For supervised problems, where data instances are annotated with class labels, we would like to know which are the most informative features. Rank widget provides a table of features and their informativity scores, and supports manual feature selection. In the workflow, we used it to find the best two features (of initial 79 from brown-selected dataset) and display its scatter plot.


Hierarchical Clustering

The workflow clusters the data items in iris dataset by first examining the distances between data instances. Distance matrix is passed to Hierarchical Clustering, which renders the dendrogram. Select different parts of the dendrogram to further analyze the corresponding data.


Principal Component Analysis

PCA transforms the data into a dataset with uncorrelated variables, also called principal components. PCA widget displays a graph (scree diagram) showing a degree of explained variance by best principal components and allows to interactively set the number of components to be included in the output dataset. In this workflow, we can observe the transformation in the Data Table and in Scatter Plot.


Classification Tree

This workflow combines the interface and visualization of classification trees with scatter plot. When both the tree viewer and the scatter plot are open, selection of any node of the tree sends the related data instances to scatter plot. In the workflow, the selected data is treated as a subset of the entire dataset and is highlighted in the scatter plot. With simple combination of widgets we have constructed an interactive classification tree browser.


Visalization of Data Subsets

Some visualization widget, like Scatter Plot and several data projection widgets, can expose the data instances in the data subset. In this workflow, Scatter Plot visualizes the data from the input data file, but also marks the data points that have been selected in the Data Table (selected rows).
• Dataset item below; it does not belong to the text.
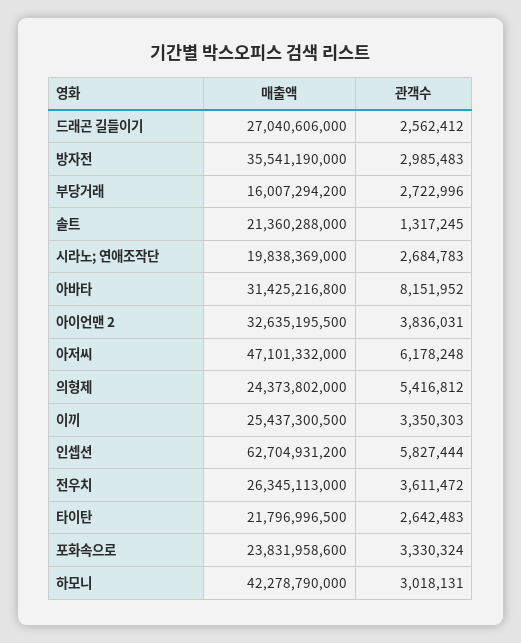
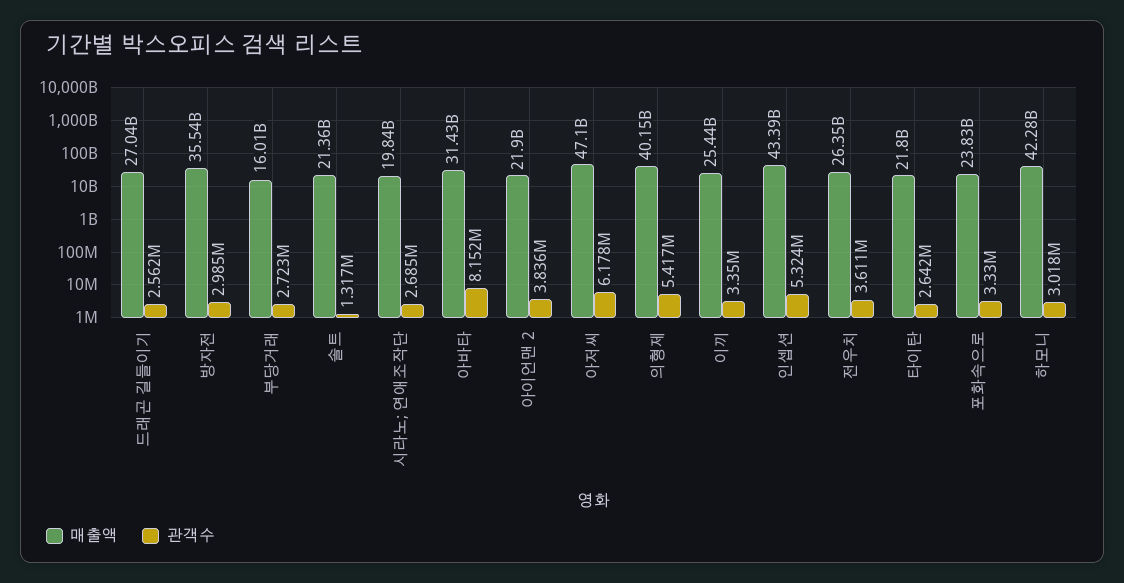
매출액, 아이언맨 2: 32635195500 -> 21900000000
매출액, 의형제: 24373802000 -> 40150000000
매출액, 인셉션: 62704931200 -> 43390000000
관객수, 인셉션: 5827444 -> 5324000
Interactive Visualizations

Most visualizations in Orange are interactive. Scatter Plot for example. Double click its icon to open it and click-and-drag to select a few data points from the plot. Selected data will automatically propagate to Data Table. Double click it to check which data was selected. Change selection and observe the change in the Data Table. This works best if both widgets are open.


File and Data Table

The basic data mining units in Orange are called widgets. In this workflow, the File widget reads the data. File widget communicates this data to Data Table widget that shows the data in a spreadsheet. The output of File is connected to the input of Data Table.